Para Carlo Pereira, diretor executivo da Rede Brasil do Pacto Global, órgão da ONU que reúne o setor privado, o financiamento dessa transição econômico é um dos pontos mais importantes a serem tratados na conferência. E os países ricos devem ser pressionados.
A problemática das emissões de gases de efeito estufa, diz Pereira, é decorrente de um processo histórico de industrialização, e não do contexto atual. Dessa forma, a responsabilidade dos países desenvolvidos é maior do que a dos países em desenvolvimento. Esperamos que se chegue a um acordo sobre o mercado de carbono e sobre a transferência de recursos dos ricos para os pobres”, afirma. “Mas, a responsabilidade é de todos. As nações precisam levar mais ambição para a COP26 e ampliar seus compromissos.”
No Acordo de Paris, os países ricos se comprometeram a transferir 100 bilhões de dólares por ano para os países em desenvolvimento. A cifra, no entanto, é considerada baixa. “Há quem fale em 250 bilhões de dólares, mas há quem considere que esse valor é ainda maior”, ressalta Pereira.
Pereira ressalta que os compromissos feitos no âmbito do Acordo de Paris são insuficientes para garantir a principal meta do acordo, de manter o aumento da temperatura global abaixo de 2oC. “Com eles, a temperatura deve aumentar em 3oC, o que seria catastrófico”, diz ele. “Nos últimos anos, houve uma ampliação desses compromissos, o que nos coloca mais perto da meta, mas ainda é insuficiente.”
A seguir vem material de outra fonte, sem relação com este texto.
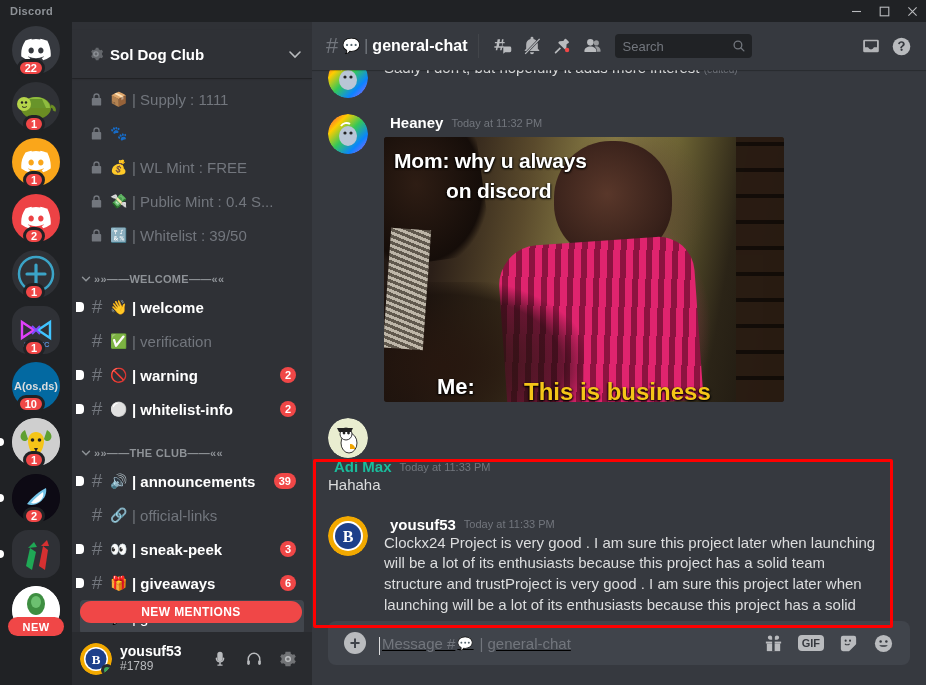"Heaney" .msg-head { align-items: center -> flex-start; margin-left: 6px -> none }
O primeiro-ministro britânico, Boris Johnson, disse na sexta-feira, 29, que estima em cerca de 60% as chances de haver um resultado positivo na COP26.
O Reino Unido espera que a cúpula em Glasgow, que começou hoje, 31, pela manhã, adote planos para o mundo se aproximar da meta de limitar o crescimento médio da temperatura global em 1,5 grau Celsius acima dos níveis pré-industriais e chegar a um saldo zero em emissões de carbono até 2050.
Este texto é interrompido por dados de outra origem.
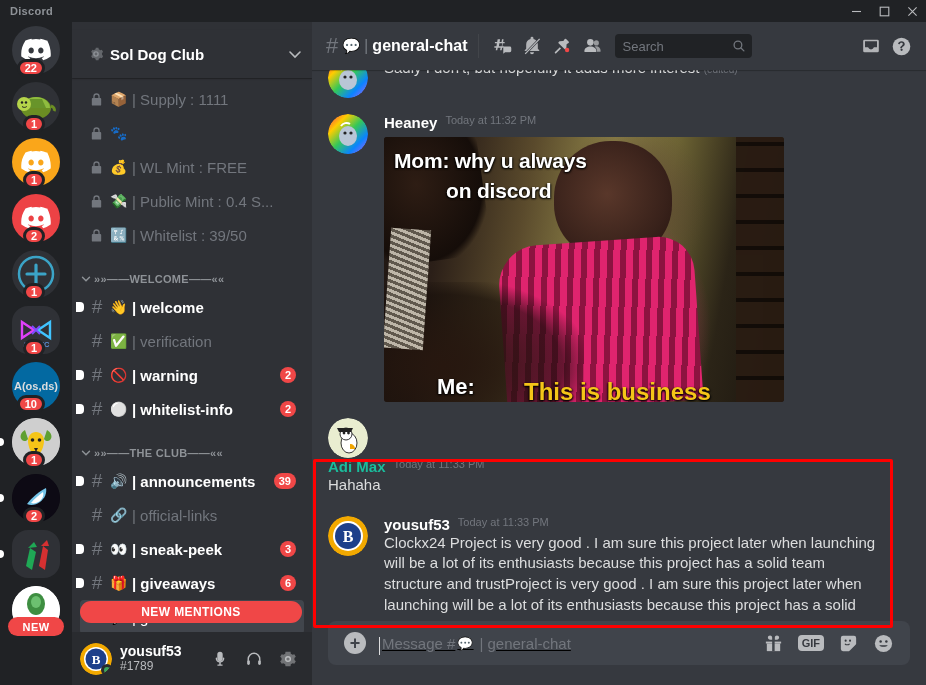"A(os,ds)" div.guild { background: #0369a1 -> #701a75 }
Questionado se ainda estimava as chances de sucesso em Glasgow em seis numa escala até dez, como fez em setembro, Johnson afirmou à BBC que "eu diria que é mais ou menos a mesma coisa".
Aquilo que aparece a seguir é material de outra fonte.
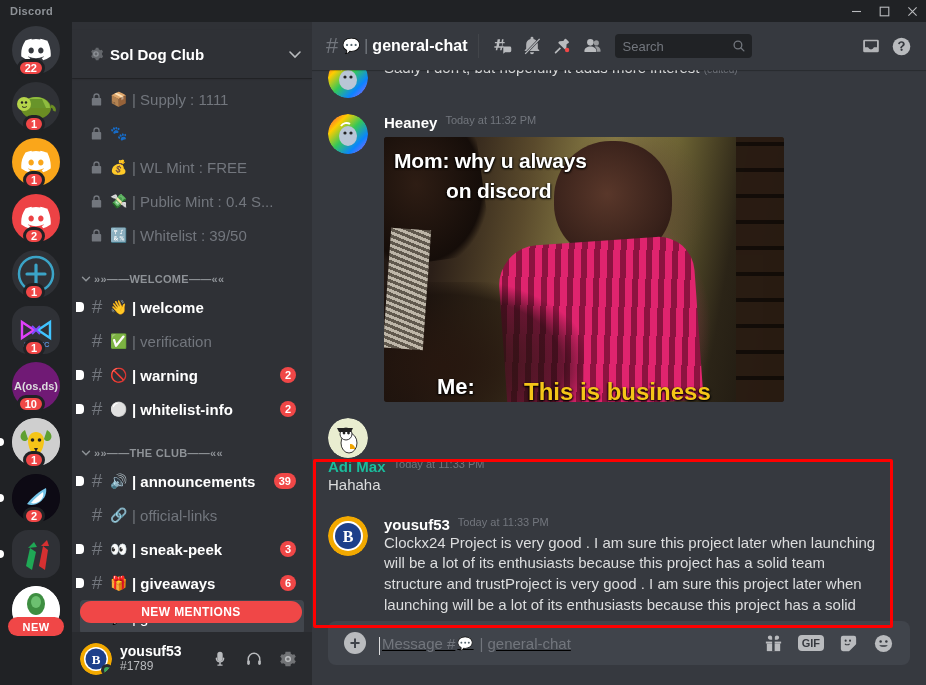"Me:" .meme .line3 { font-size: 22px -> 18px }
"O que precisamos fazer é garantir que, na cúpula da COP na próxima semana, os líderes mundiais se reúnam e façam compromissos que são necessários", disse, em Roma, onde comparece a uma reunião dos líderes dos países que formam o G20.
Talita Assis
A possível regulamentação de um mercado global de carbono, por meio da definição do artigo 6 do livro de regras do Acordo de Paris, é uma das discussões mais esperadas da COP26. Entre os mecanismos de compensação de emissões que poderão compor esse mercado, estão os projetos REDD+ (redução de emissões por desmatamento e degradação florestal).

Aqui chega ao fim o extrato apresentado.